Please understand that I am no perfect parent. The pages of this blog are filled to overflowing with tales of my children’s misbehaviours and my failures as a parent. Since becoming a parent I have become much more gracious of other parents who struggle with tough-to-manage children. I have been there, am living there, and will most likely continue to live there. I understand that there are tough nuts out there, and many of them are under the age of 10. But folks, could we at least all agree to follow through on the promises we make to our children? And to do it in short order? For the sake of their future school teachers, piano teachers, soccer coaches, and parole officers, could we please place a higher priority on letting our children know that when we say “No” that really means “No?” And could we please all agree to just go ahead and let the promised consequence rain down as soon as the children step out of line again after we’ve told them not to (once)? A child doesn’t need three warnings any more than the guy caught drinking and driving does. Although I am not a police officer, I know enough about that line of work to know that no self-respecting police officer will threaten 5 times and then count to 3 before actually slapping the cuffs on a guy. It’s ludicrous in policing, and it’s just as ridiculous and ineffective in the world of parenting.

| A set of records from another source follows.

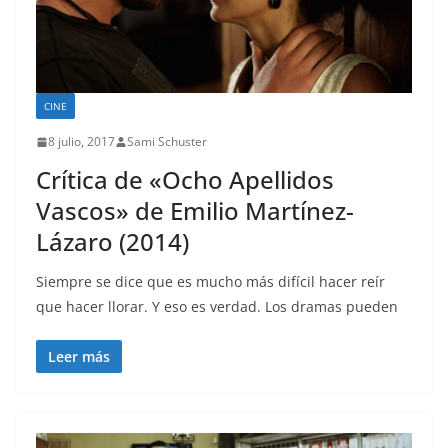
CINE
8 julio, 2017
Sami Schuster
Crítica de «Ocho Apellidos
Vascos» de Emilio Martínez-
Lázaro (2014)
Siempre se dice que es mucho más difícil hacer reír
que hacer llorar. Y eso es verdad. Los dramas pueden
Leer más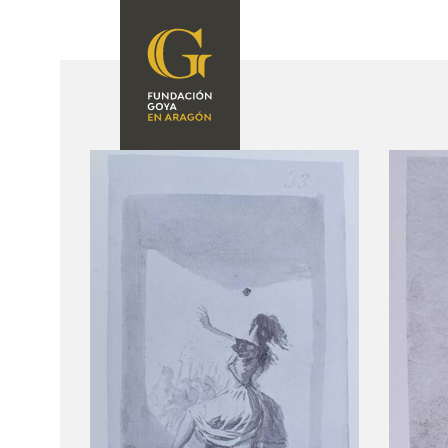
FUNDACIÓN
PROGRAMACIÓN
QUIENES SOMOS
EXPOSICIONES
CENTRO DE
INVESTIGACIÓN Y
ACTIVIDADES
DOCUMENTACIÓN
ACCIÓN
CORPORATIVA
SEDE
CONTACTO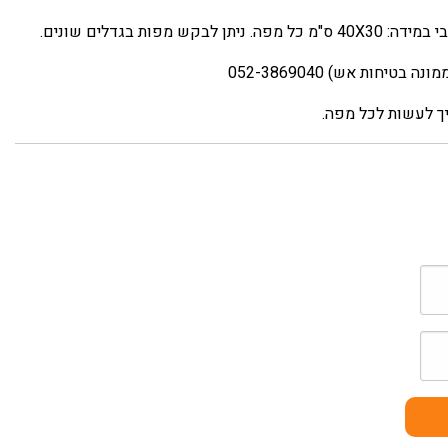
חות אש) 052-3869040
ך לעשות לכל מפה.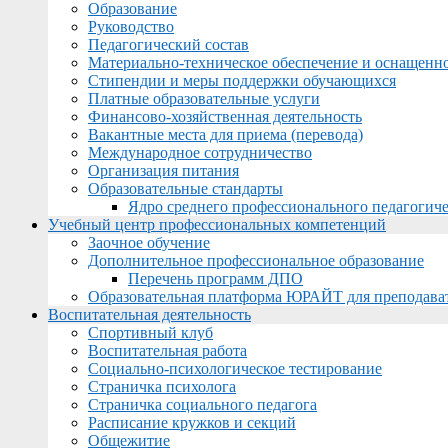
Образование
Руководство
Педагогический состав
Материально-техническое обеспечение и оснащеннос
Стипендии и меры поддержки обучающихся
Платные образовательные услуги
Финансово-хозяйственная деятельность
Вакантные места для приема (перевода)
Международное сотрудничество
Организация питания
Образовательные стандарты
Ядро среднего профессионального педагогиче
Учебный центр профессиональных компетенций
Заочное обучение
Дополнительное профессиональное образование
Перечень программ ДПО
Образовательная платформа ЮРАЙТ для преподава
Воспитательная деятельность
Спортивный клуб
Воспитательная работа
Социально-психологическое тестирование
Страничка психолога
Страничка социального педагога
Расписание кружков и секций
Общежитие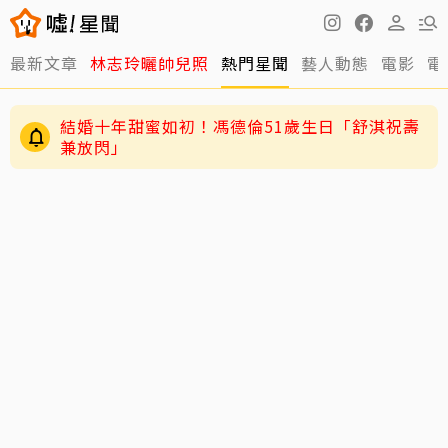
最新文章
林志玲曬帥兒照
熱門星聞
藝人動態
電影
電
結婚十年甜蜜如初！馮德倫51歲生日「舒淇祝壽
兼放閃」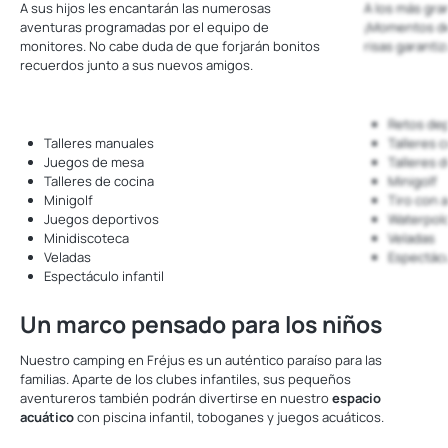
A sus hijos les encantarán las numerosas
A los más gra
aventuras programadas por el equipo de
¡Momentos de
monitores. No cabe duda de que forjarán bonitos
risas garanti
recuerdos junto a sus nuevos amigos.
Retos dep
Talleres manuales
Talleres c
Juegos de mesa
Talleres 
Talleres de cocina
Minigolf
Minigolf
Tiro con 
Juegos deportivos
Waterpol
Minidiscoteca
Veladas
Veladas
Espectácul
Espectáculo infantil
Un marco pensado para los niños
Nuestro camping en Fréjus es un auténtico paraíso para las
familias. Aparte de los clubes infantiles, sus pequeños
aventureros también podrán divertirse en nuestro
espacio
acuático
con piscina infantil, toboganes y juegos acuáticos.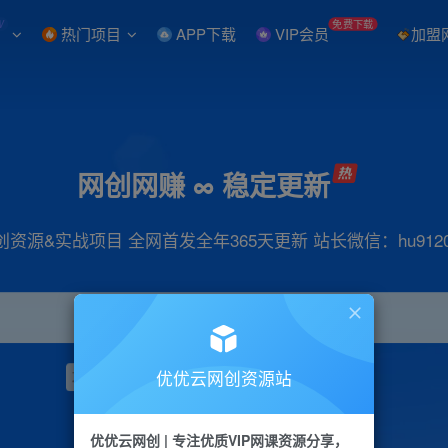
W
免费下载
热门项目
APP下载
VIP会员
加盟
网创网赚 ∞ 稳定更新
创资源&实战项目 全网首发全年365天更新 站长微信：hu9120
优优云网创资源站
项目
抖音
引流
小红书
短视频
带货
优优云网创 | 专注优质VIP网课资源分享，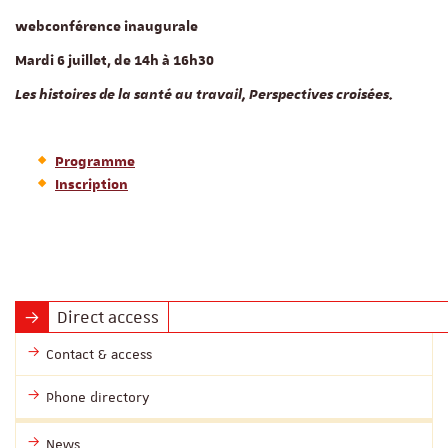
webconférence inaugurale
Mardi 6 juillet, de 14h à 16h30
Les histoires de la santé au travail, Perspectives croisées.
Programme
Inscription
Direct access
Contact & access
Phone directory
News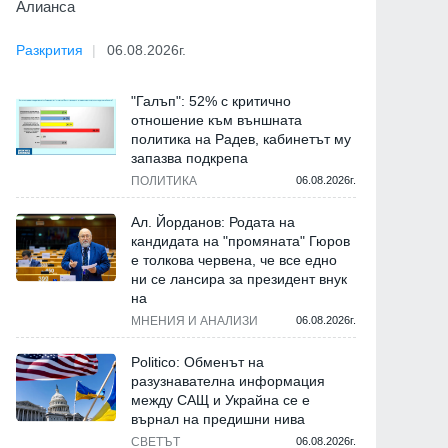
Алианса
Разкрития
06.08.2026г.
"Галъп": 52% с критично
отношение към външната
политика на Радев, кабинетът му
запазва подкрепа
ПОЛИТИКА
06.08.2026г.
Ал. Йорданов: Родата на
кандидата на "промяната" Гюров
е толкова червена, че все едно
ни се лансира за президент внук
на
МНЕНИЯ И АНАЛИЗИ
06.08.2026г.
Politico: Обменът на
разузнавателна информация
между САЩ и Украйна се е
върнал на предишни нива
СВЕТЪТ
06.08.2026г.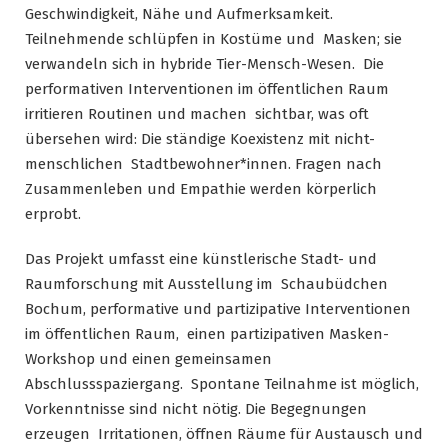
Geschwindigkeit, Nähe und Aufmerksamkeit.
Teilnehmende schlüpfen in Kostüme und Masken; sie
verwandeln sich in hybride Tier-Mensch-Wesen. Die
performativen Interventionen im öffentlichen Raum
irritieren Routinen und machen sichtbar, was oft
übersehen wird: Die ständige Koexistenz mit nicht-
menschlichen Stadtbewohner*innen. Fragen nach
Zusammenleben und Empathie werden körperlich
erprobt.
Das Projekt umfasst eine künstlerische Stadt- und
Raumforschung mit Ausstellung im Schaubüdchen
Bochum, performative und partizipative Interventionen
im öffentlichen Raum, einen partizipativen Masken-
Workshop und einen gemeinsamen
Abschlussspaziergang. Spontane Teilnahme ist möglich,
Vorkenntnisse sind nicht nötig. Die Begegnungen
erzeugen Irritationen, öffnen Räume für Austausch und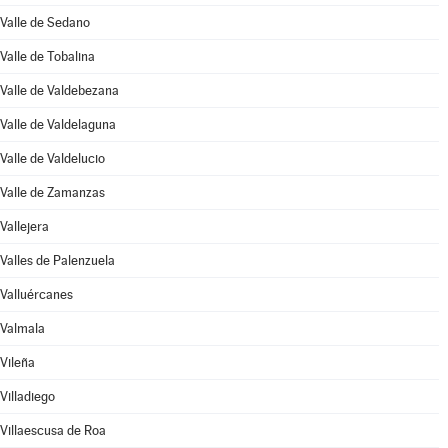
Valle de Sedano
Valle de Tobalina
Valle de Valdebezana
Valle de Valdelaguna
Valle de Valdelucio
Valle de Zamanzas
Vallejera
Valles de Palenzuela
Valluércanes
Valmala
Vileña
Villadiego
Villaescusa de Roa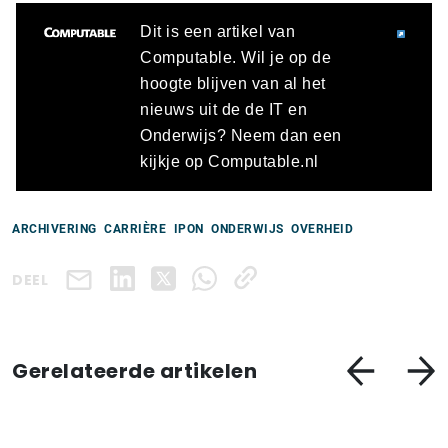
Dit is een artikel van
Computable. Wil je op de
hoogte blijven van al het
nieuws uit de de IT en
Onderwijs? Neem dan een
kijkje op Computable.nl
ARCHIVERING
CARRIÈRE
IPON
ONDERWIJS
OVERHEID
DEEL
Gerelateerde artikelen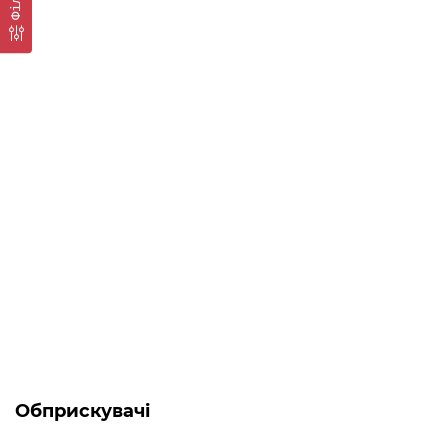
Топ продаж
-5% ОНЛАЙН
Є в наявності
Генератор дизельний 5.5 кВт Forte FGD6500E3
0
61 984 грн
Обприскувачі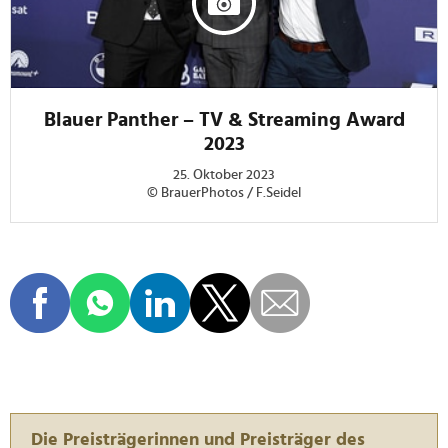
Blauer Panther – TV & Streaming Award
2023
25. Oktober 2023
© BrauerPhotos / F.Seidel
Die Preisträgerinnen und Preisträger des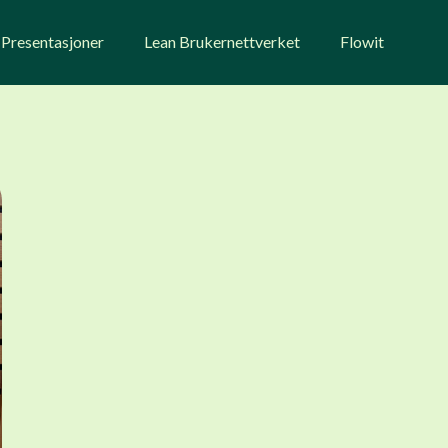
Presentasjoner
Lean Brukernettverket
Flowit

Yes there are children who are more difficult to parent than others. But as I am learning with my own kids, those are the kids who need the solid boundaries most desperately. When we discussed the soccer practice afterwards, both boys told of their respective Disruptors without any prodding from us. Both commented on how annoying they had been to the rest of the team. And when I asked them whether they thought the Disruptive Duo had had fun, they had to admit that no, they probably hadn’t. It’s not a lot of fun sulking on the sidelines, or not being involved in the practice with your team, simply because you need to wage war with the parent that hasn’t enforced clear boundaries. It was a great moment for us to explain to the kids that we are teaching them obedience because we want them to be happy, not because we want to rob them of their joie de vivre.

No, our children are not perfect; nor is our parenting. But by God’s grace our boys are respectful and obedient to those in authority, and there’s something to be said for that.